Categoria 3/III (ex D):
Posizione: l'estremità anteriore di un dispositivo, come le prese multiple per uno strumento sensibile o un modulo di protezione da sovratensione all'interno del dispositivo.
Funzione: fornisce una protezione accurata fissando la tensione a un livello che il dispositivo può sopportare in sicurezza (solitamente inferiore a 1,5 kV).
Obiettivo: fornire una linea di difesa finale per le apparecchiature elettroniche più sensibili e costose (ad esempio server, apparecchiature mediche, PLC industriali).
SPD di segnale: anche linee come cavi di rete, linee telefoniche e cavi video di sorveglianza richiedono sistemi specializzati di elaborazione del segnale. Funzionano allo stesso modo, ma sono progettati per i livelli di tensione e il tipo di interfaccia della linea di segnale.

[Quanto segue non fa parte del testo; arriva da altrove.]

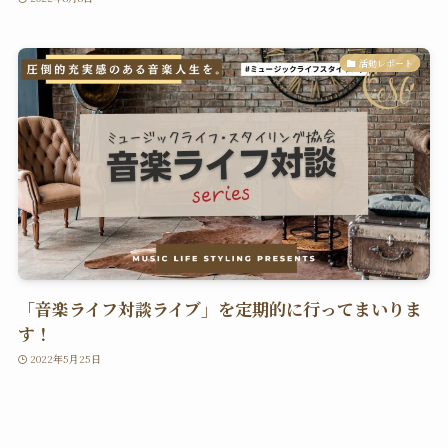
活動レポート
「音楽ライフ対談ライブ」を定期的に行ってまいりま
す！
2022年5月25日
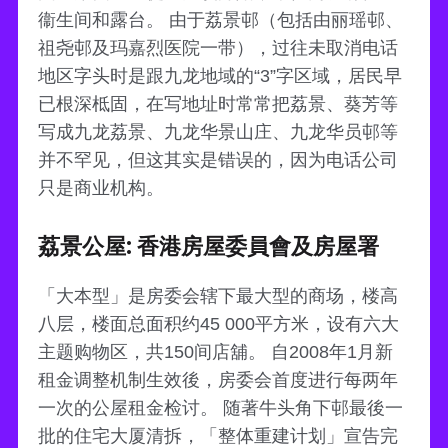
衞生间和露台。 由于荔景邨（包括由丽瑶邨、
祖尧邨及玛嘉烈医院一带），过往未取消电话
地区字头时是跟九龙地域的“3”字区域，居民早
已根深柢固，在写地址时常常把荔景、葵芳等
写成九龙荔景、九龙华景山庄、九龙华员邨等
并不罕见，但这其实是错误的，因为电话公司
只是商业机构。
荔景公屋: 香港房屋委員會及房屋署
「大本型」是房委会辖下最大型的商场，楼高
八层，楼面总面积约45 000平方米，设有六大
主题购物区，共150间店舖。 自2008年1月新
租金调整机制生效後，房委会首度进行每两年
一次的公屋租金检讨。 随著牛头角下邨最後一
批的住宅大厦清拆，「整体重建计划」宣告完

3. Punti chiave per l'installazione dell'SPD
• Una buona messa a terra è un prerequisito: SPD Gli SPD trasferiscono l'energia in modo efficiente senza un sistema di messa a terra a bassa-impedenza. La messa a terra è il fondamento della protezione contro i fulmini.
• Fili di collegamento corti e spessi: i fili di collegamento e di terra dell'SPD devono essere quanto più corti e spessi possibile per ridurre al minimo l'induttanza dei conduttori. Conduttori eccessivamente lunghi possono portare ad una notevole tensione di induzione, riducendo notevolmente l'efficacia della protezione.
Coordinamento: le diverse fasi dell'SSD richiedono un coordinamento energetico per garantire la scarica graduale in modo da evitare il sovraccarico di ogni singolo SPD.